• ACTION ITEM: Each entry needs to be duplicated exactly.
### GIVEN DATA
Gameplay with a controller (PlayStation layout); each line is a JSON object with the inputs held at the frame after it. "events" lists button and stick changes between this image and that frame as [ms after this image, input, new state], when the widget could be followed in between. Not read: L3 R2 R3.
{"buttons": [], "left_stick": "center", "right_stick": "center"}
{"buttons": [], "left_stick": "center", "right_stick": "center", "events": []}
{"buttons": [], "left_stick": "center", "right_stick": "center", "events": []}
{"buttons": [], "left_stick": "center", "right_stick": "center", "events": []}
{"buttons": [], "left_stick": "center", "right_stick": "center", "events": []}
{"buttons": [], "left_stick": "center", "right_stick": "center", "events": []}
######
• REPLY:
Gameplay with a controller (PlayStation layout); each line is a JSON object with the inputs held at the frame after it. "events" lists button and stick changes between this image and that frame as [ms after this image, input, new state], when the widget could be followed in between. Not read: L3 R2 R3.
{"buttons": [], "left_stick": "center", "right_stick": "center"}
{"buttons": [], "left_stick": "center", "right_stick": "center", "events": []}
{"buttons": [], "left_stick": "center", "right_stick": "center", "events": []}
{"buttons": [], "left_stick": "center", "right_stick": "center", "events": []}
{"buttons": [], "left_stick": "center", "right_stick": "center", "events": []}
{"buttons": [], "left_stick": "center", "right_stick": "center", "events": []}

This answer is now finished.